#### LISTED ENTRIES ####

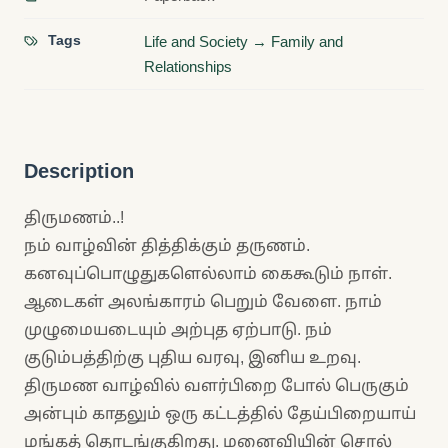
Tags
Life and Society → Family and
Relationships
Description
திருமணம்..!
நம் வாழ்வின் தித்திக்கும் தருணம்.
கனவுப்பொழுதுகளெல்லாம் கைகூடும் நாள்.
ஆடைகள் அலங்காரம் பெறும் வேளை. நாம்
முழுமையடையும் அற்புத ஏற்பாடு. நம்
குடும்பத்திற்கு புதிய வரவு, இனிய உறவு.
திருமண வாழ்வில் வளர்பிறை போல் பெருகும்
அன்பும் காதலும் ஒரு கட்டத்தில் தேய்பிறையாய்
மங்கத் தொடங்குகிறது. மனைவியின் சொல்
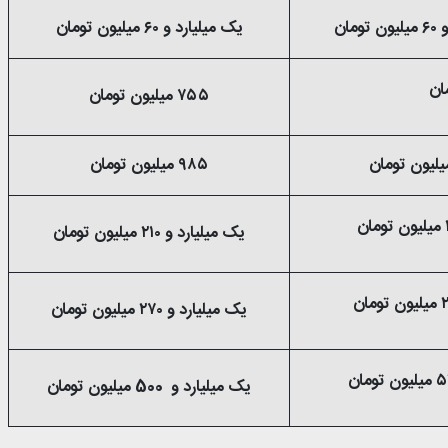
مان
یک میلیارد و ۶۰ میلیون تومان
۷۵۵ میلیون تومان
۹۸۵ میلیون تومان
یک میلیارد و ۲۱۰ میلیون تومان
یک میلیارد و ۲۷۰ میلیون تومان
یک میلیارد و 500 میلیون تومان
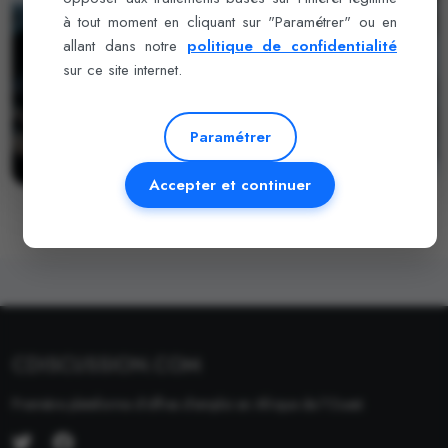
à tout moment en cliquant sur "Paramétrer" ou en
allant dans notre
politique de confidentialité
sur ce site internet.
Paramétrer
Accepter et continuer
CDISCUSSION.COM
Première plateforme d'offres d'emploi en Afrique de l'Ouest.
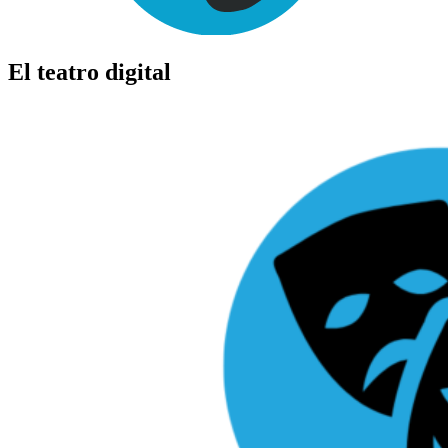
El teatro digital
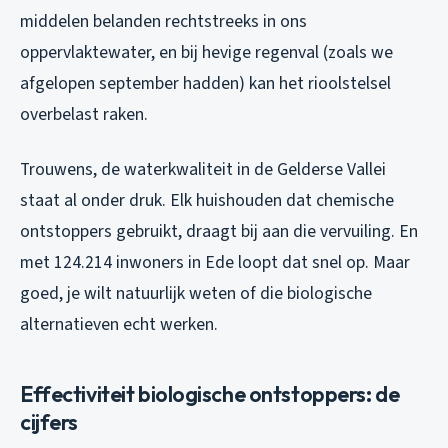
middelen belanden rechtstreeks in ons
oppervlaktewater, en bij hevige regenval (zoals we
afgelopen september hadden) kan het rioolstelsel
overbelast raken.
Trouwens, de waterkwaliteit in de Gelderse Vallei
staat al onder druk. Elk huishouden dat chemische
ontstoppers gebruikt, draagt bij aan die vervuiling. En
met 124.214 inwoners in Ede loopt dat snel op. Maar
goed, je wilt natuurlijk weten of die biologische
alternatieven echt werken.
Effectiviteit biologische ontstoppers: de
cijfers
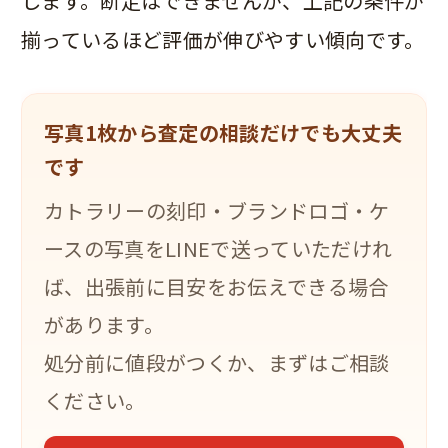
します。断定はできませんが、上記の条件が
揃っているほど評価が伸びやすい傾向です。
写真1枚から査定の相談だけでも大丈夫
です
カトラリーの刻印・ブランドロゴ・ケ
ースの写真をLINEで送っていただけれ
ば、出張前に目安をお伝えできる場合
があります。
処分前に値段がつくか、まずはご相談
ください。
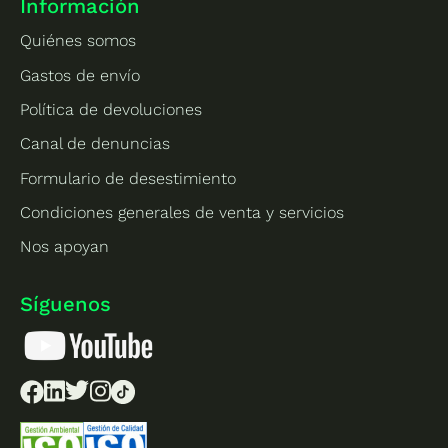
Información
Quiénes somos
Gastos de envío
Política de devoluciones
Canal de denuncias
Formulario de desestimiento
Condiciones generales de venta y servicios
Nos apoyan
Síguenos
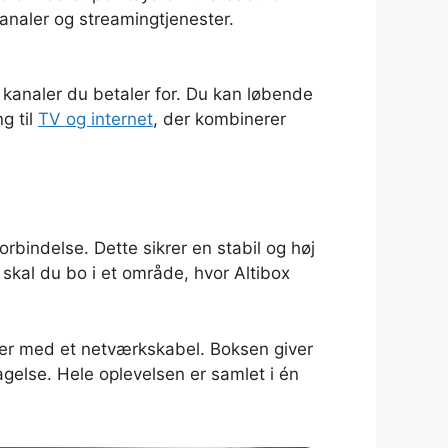
analer og streamingtjenester.
e kanaler du betaler for. Du kan løbende
g til
TV og internet
, der kombinerer
rbindelse. Dette sikrer en stabil og høj
V skal du bo i et område, hvor Altibox
ter med et netværkskabel. Boksen giver
agelse. Hele oplevelsen er samlet i én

####

> **REQUEST**
Lines starting at the one with "Información" and ending at the last line of the entries above must be restated word for word, with pictures omitted.

> **EXERCISE RESPONSE**
Información
Quiénes somos
Gastos de envío
Política de devoluciones
Canal de denuncias
Formulario de desestimiento
Condiciones generales de venta y servicios
Nos apoyan
Síguenos
analer og streamingtjenester.
e kanaler du betaler for. Du kan løbende
g til
TV og internet
, der kombinerer
rbindelse. Dette sikrer en stabil og høj
V skal du bo i et område, hvor Altibox
ter med et netværkskabel. Boksen giver
agelse. Hele oplevelsen er samlet i én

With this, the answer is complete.